▶ Задание A:
Выпишите из исходного документа имена всех осужденных, чьи казни в нем упоминаются.
▶ Задание B:
Когда, согласно исходному документу, казнили Ниве и его сообщников?

Они-то и водили этого несчастного ребенка на Гревскую площадь присутствовать при казнях, чтобы своим присутствием придать им законный вид. Однако он не достиг того возраста, чтобы, подобно своему отцу и деду, быть в состоянии записывать впечатления, которые производили на него кровавые обязанности. Поэтому в наших записках оказался существенный пробел, заставляющий меня почти ничего не сказать о многих казнях, и в особенности о казни Ниве и его сообщников, последовавшей 31 мая 1729 года. Она занимала одно из главных мест воспоминаний о детстве Жана-Баптиста Сансона, и все что я могу сказать о ней, дошло до меня по устным рассказам.
Ниве походил на Картуша своею славой, но превосходил его в жестокости, потому что его обвиняли в несравненно большем числе убийств. Он около года содержался в тюрьме Парламента, где с ним довольно хорошо обращались, так как он выдал всех соучастников своих преступлений. Среди прочих, он указал на Баремона, сына харчевника на улице Дофин, и семидесятилетнего старца Провансе, которого нашли в Сетте. Последний уже десять лет жил честным образом, хотя до того вел самую буйную, самую необузданную жизнь, и уже на двадцатом году был уличен в преступлении и клеймен каленым железом.
В минуту казни этот старец показал необыкновенное мужество и твердость. Между тем как Ниве и Баремон, привязанные к кресту Св. Андрея, уже предавались горю, рыдали и под предлогом новых показаний были сняты с креста, то он спокойно ожидал смерти, объявив, что не желает ни в чем сознаваться. И точно, когда ему раздробили все члены, он не испустил ни одного вздоха, ни одного крика. Будучи удивительно крепкого сложения, обагренный кровью и изувеченный, он жил еще два часа на колесе, прежде чем испустил последнее дыхание.
Пробел, оставленный Жаном-Баптистом Сансоном в летописях нашего семейства, лишает меня также возможности описать подробности казни Пулалье, которым заканчивается список знаменитых преступников первой половины XVIII столетия.

▶ Входные записи:

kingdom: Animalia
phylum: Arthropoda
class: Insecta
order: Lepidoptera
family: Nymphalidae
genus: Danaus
...
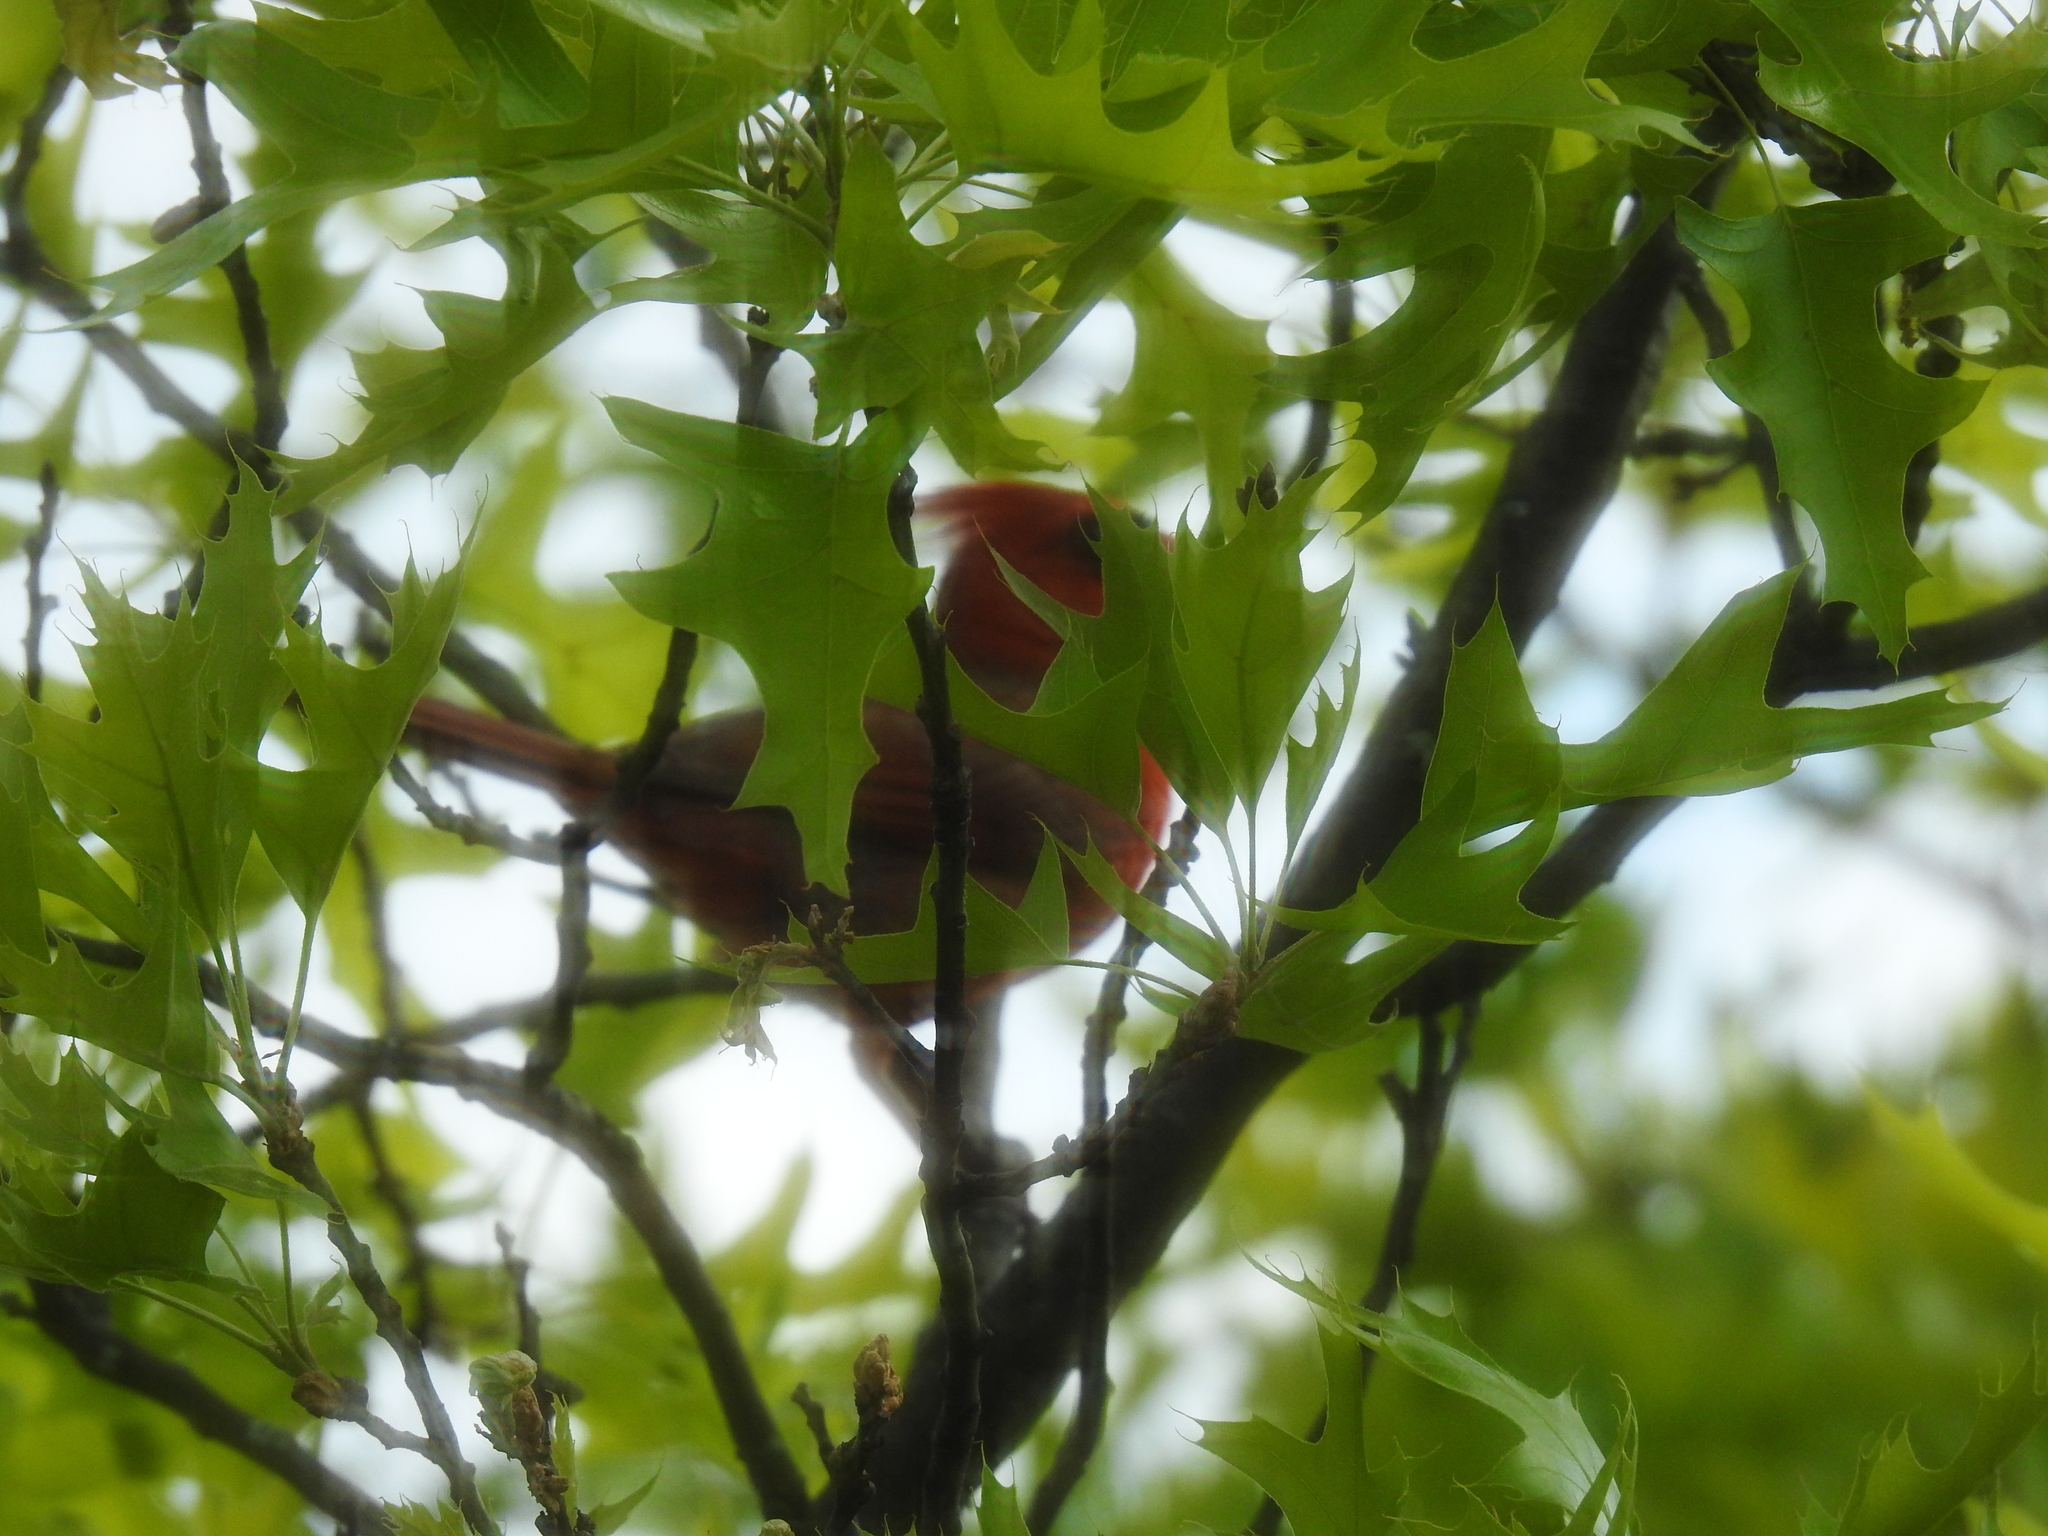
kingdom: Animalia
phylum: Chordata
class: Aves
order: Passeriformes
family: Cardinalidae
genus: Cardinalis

▶ Правильный ответ A:
Ниве, Баремон, Провансе, Пулалье

▶ Правильный ответ B:
31 мая 1729 года.